HostThat brings us to our final topic, which feels like the necessary pendulum swing. Drew DeVault has forked Vim to create Vim Classic, a project explicitly designed to be AI-free. The author’s claim is that this is about maintaining a human-centric editor while also considering the environmental and ethical costs of the current AI boom, like data center energy usage and labor conditions in mining.
GuestFinally, some sanity. I’ve been using a terminal-based editor for decades, and the idea that I need an LLM to complete my function signatures is just evidence that the language I am writing is too verbose. One commenter on Lobsters, citbl, mentioned that they tried Vim Classic and found they didn't miss much from the newer, bloated versions. It turns out, you don't need a neural network to edit text. You need a buffer and a set of keybindings that don't change every three weeks.
HostThe thread does take a turn, though. There is a debate about the history of UI, specifically regarding the pull-to-refresh gesture. One user, wezm, corrected a misconception, noting that Loren Brichter didn't invent that interaction to exploit human dopamine loops, but rather because it was a functional, intuitive way to load new data. It’s a good reminder that not everything in tech is a malicious plot.

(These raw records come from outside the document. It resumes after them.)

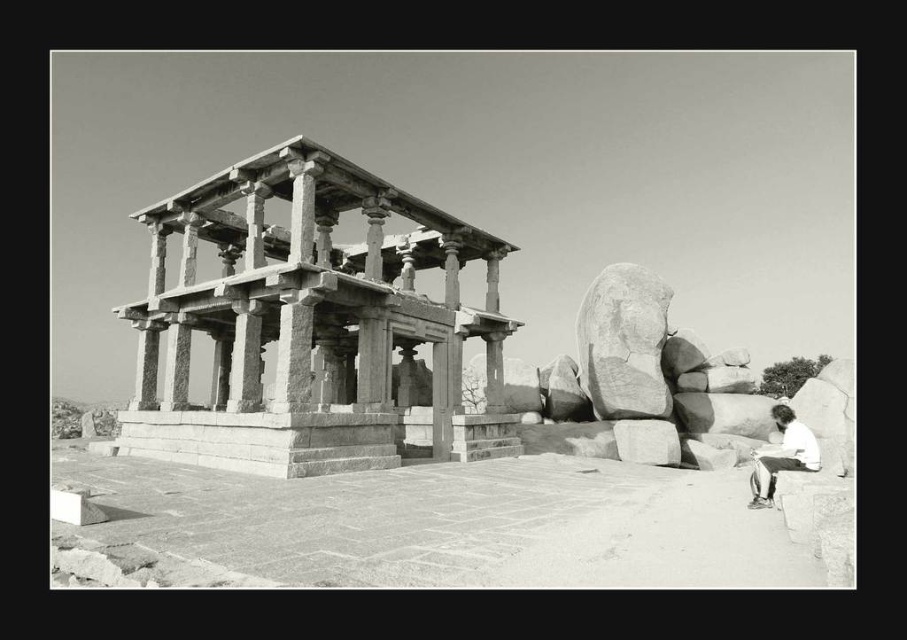
Question: Based on their relative distances, which object is nearer to the white cotton shirt at lower right?

Choices:
 (A) stone carved pavilion at center
 (B) smooth gray rock at center

Answer: (B)

Question: Estimate the real-world distances between objects in this image. Which object is closer to the stone carved pavilion at center?

Choices:
 (A) white cotton shirt at lower right
 (B) smooth gray rock at center

Answer: (B)

Question: Which point is farther from the camera taking this photo?

Choices:
 (A) (637, 298)
 (B) (340, 416)

Answer: (A)

Question: Is smooth gray rock at center in front of white cotton shirt at lower right?

Choices:
 (A) no
 (B) yes

Answer: (A)

Question: Does stone carved pavilion at center have a smaller size compared to white cotton shirt at lower right?

Choices:
 (A) yes
 (B) no

Answer: (B)

Question: Is stone carved pavilion at center above smooth gray rock at center?

Choices:
 (A) yes
 (B) no

Answer: (A)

GuestRight, but the fact that we have to clarify the history of a gesture to defend against the assumption that it was designed to exploit us just shows how cynical the landscape has become. We are so used to tech being weaponized for engagement that we forget someone might have just made a good design decision once. Personally, I’m sticking to my plain text and my human-verified commits. I’ll keep the LLMs for summarizing meeting transcripts I wasn't going to read anyway.
HostThat sounds like a solid plan. I think that is a wrap for today, Fred. I appreciate you bringing the skepticism, as always.
GuestAny time, Daniel. It’s better to be the person pointing out the fire than the one trying to optimize the burning building, right? I've got a weekend of legacy code maintenance ahead of me, which honestly sounds like a vacation after reading about all this.
HostI bet. Thanks again to everyone for listening, and thanks to you, Fred. We pull these stories and the accompanying debates from Lobsters, which is always the best place to see the real-world friction of these new ideas. We will be back tomorrow with more. See you then.